Question one File Transfers: One way fast, other way slow

S

Shawn Dowler

I have 2 machines both running Win2000 Pro. I recently installed a
broadband router/network switch.

Machine A: P4 2.8 GHz, 3Com 100BaseT
Machine B: P3 500 MHz, D-Link 100BaseT

All transfers to Machine A are fast (~20 seconds for 75 Meg file), all
transfers to machine B are slow (throughput near 30k/sec. Explorer
estimates 20-40 minutes for same file going from A to B. I can stram a
movie clip from Machine B to A, but not the other way around, etc.

I have spent hours looking up fixes and have, as yet found nothing that
helps. I'm using TCP/IP without NetBEUI seperately installed. I
haven't tested switching both to IPX for testing. The problem has to be
in a setting somewhere, I'd think on the Machine A. I've been using
Machine A for a few months whereast Machine B I recently wiped clean and
installed Win2000.

I am getting desperate... this is not a wonderful situation.

Thanks,
mailman0
 
P

Pegasus \(MVP\)

Shawn Dowler said:
I have 2 machines both running Win2000 Pro. I recently installed a
broadband router/network switch.

Machine A: P4 2.8 GHz, 3Com 100BaseT
Machine B: P3 500 MHz, D-Link 100BaseT

All transfers to Machine A are fast (~20 seconds for 75 Meg file), all
transfers to machine B are slow (throughput near 30k/sec. Explorer
estimates 20-40 minutes for same file going from A to B. I can stram a
movie clip from Machine B to A, but not the other way around, etc.

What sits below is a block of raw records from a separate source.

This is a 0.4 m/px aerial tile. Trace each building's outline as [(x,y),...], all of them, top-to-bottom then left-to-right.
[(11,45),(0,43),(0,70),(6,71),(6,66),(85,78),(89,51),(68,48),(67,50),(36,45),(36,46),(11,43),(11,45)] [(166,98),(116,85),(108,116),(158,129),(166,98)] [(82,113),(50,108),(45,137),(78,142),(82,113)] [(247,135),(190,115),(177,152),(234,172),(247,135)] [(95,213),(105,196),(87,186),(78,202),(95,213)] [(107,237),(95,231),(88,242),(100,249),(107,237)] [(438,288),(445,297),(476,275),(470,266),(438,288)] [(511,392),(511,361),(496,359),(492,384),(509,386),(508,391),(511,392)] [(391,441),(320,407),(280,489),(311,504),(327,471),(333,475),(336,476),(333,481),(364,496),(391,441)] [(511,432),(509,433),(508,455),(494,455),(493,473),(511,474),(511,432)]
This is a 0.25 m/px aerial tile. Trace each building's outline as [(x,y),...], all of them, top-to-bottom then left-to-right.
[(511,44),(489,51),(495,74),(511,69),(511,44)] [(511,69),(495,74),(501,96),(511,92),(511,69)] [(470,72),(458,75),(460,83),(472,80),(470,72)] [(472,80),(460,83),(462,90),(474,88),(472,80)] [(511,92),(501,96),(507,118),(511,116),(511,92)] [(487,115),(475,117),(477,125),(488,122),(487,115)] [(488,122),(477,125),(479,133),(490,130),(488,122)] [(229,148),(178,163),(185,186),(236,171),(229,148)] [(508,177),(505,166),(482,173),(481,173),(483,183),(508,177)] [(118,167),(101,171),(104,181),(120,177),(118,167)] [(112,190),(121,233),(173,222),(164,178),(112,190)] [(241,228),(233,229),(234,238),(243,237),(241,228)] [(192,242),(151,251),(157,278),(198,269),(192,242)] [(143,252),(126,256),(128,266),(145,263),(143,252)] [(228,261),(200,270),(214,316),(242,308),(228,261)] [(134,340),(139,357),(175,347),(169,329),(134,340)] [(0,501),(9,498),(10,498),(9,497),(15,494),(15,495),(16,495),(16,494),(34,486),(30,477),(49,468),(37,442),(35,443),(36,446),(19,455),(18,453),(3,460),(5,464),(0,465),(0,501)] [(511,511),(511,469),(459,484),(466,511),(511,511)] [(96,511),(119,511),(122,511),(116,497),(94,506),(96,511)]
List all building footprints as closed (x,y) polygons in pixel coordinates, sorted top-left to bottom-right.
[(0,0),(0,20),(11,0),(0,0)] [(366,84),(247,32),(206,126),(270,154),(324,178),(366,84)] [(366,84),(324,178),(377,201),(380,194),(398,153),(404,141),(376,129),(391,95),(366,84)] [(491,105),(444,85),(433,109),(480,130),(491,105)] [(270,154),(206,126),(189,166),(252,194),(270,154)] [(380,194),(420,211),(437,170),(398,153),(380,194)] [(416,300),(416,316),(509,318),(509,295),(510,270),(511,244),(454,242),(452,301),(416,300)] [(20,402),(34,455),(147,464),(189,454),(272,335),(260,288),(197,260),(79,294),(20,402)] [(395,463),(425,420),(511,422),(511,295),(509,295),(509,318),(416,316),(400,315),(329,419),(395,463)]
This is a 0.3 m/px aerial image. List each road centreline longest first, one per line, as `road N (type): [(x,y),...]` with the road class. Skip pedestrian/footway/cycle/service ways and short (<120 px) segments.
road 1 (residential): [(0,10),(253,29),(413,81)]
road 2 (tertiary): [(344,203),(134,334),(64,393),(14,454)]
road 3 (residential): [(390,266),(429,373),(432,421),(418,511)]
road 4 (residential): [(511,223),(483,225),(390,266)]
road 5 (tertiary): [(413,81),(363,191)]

I have spent hours looking up fixes and have, as yet found nothing that
helps. I'm using TCP/IP without NetBEUI seperately installed. I
haven't tested switching both to IPX for testing. The problem has to be
in a setting somewhere, I'd think on the Machine A. I've been using
Machine A for a few months whereast Machine B I recently wiped clean and
installed Win2000.

I am getting desperate... this is not a wonderful situation.

Thanks,
mailman0

I don't think this is a software problem; it sounds more
like a hardware problem, e.g.
- bad network adapter
- bad cabling
- bad hub/switch

I would start off by reducing the transmission speed
on both machines to 10 MBits/s half duplex. See if
this gets you a transfer time of 200 seconds for your
75 MByte file.

To accelerate the test, type this from a Command Prompt:

debug c:\1M.bin {Enter}
rbx {Enter}
10 {Enter}
w {Enter}
q {Enter}

This will generate a file of about 1 MByte in size. Copying
it from A to be should take about 2 seconds, which cuts
down enormously on the wait time!
 
S

Shawn Dowler

Pegasus said:
I don't think this is a software problem; it sounds more
like a hardware problem, e.g.
- bad network adapter
- bad cabling
- bad hub/switch

I would start off by reducing the transmission speed
on both machines to 10 MBits/s half duplex. See if
this gets you a transfer time of 200 seconds for your
75 MByte file.

To accelerate the test, type this from a Command Prompt:

debug c:\1M.bin {Enter}
rbx {Enter}
10 {Enter}
w {Enter}
q {Enter}

This will generate a file of about 1 MByte in size. Copying
it from A to be should take about 2 seconds, which cuts
down enormously on the wait time!

Thank you, it turned out that the problem lay with Machine B being set
at full duplex. I ended up setting it to half duplex at 100 Mbit and
everything works great. I was able to transfer the 20 gigs I wanted to
in about an hour.

One other question though... will setting the card for half duplex make
a big difference in transfer speed over full duplex, or is the diffrence
negligible/rarely noticable?

Again, thank you for your help!
 
P

Pegasus \(MVP\)

Shawn Dowler said:
Thank you, it turned out that the problem lay with Machine B being set
at full duplex. I ended up setting it to half duplex at 100 Mbit and
everything works great. I was able to transfer the 20 gigs I wanted to
in about an hour.

One other question though... will setting the card for half duplex make
a big difference in transfer speed over full duplex, or is the diffrence
negligible/rarely noticable?

Again, thank you for your help!

"Duplex" means that the card can send and receive packets
at the same time. I have noticed with certain database
applications that they perform very poorly with "duplex",
for reasons I do not understand. I recommend you run
your own tests to get an answer to your question.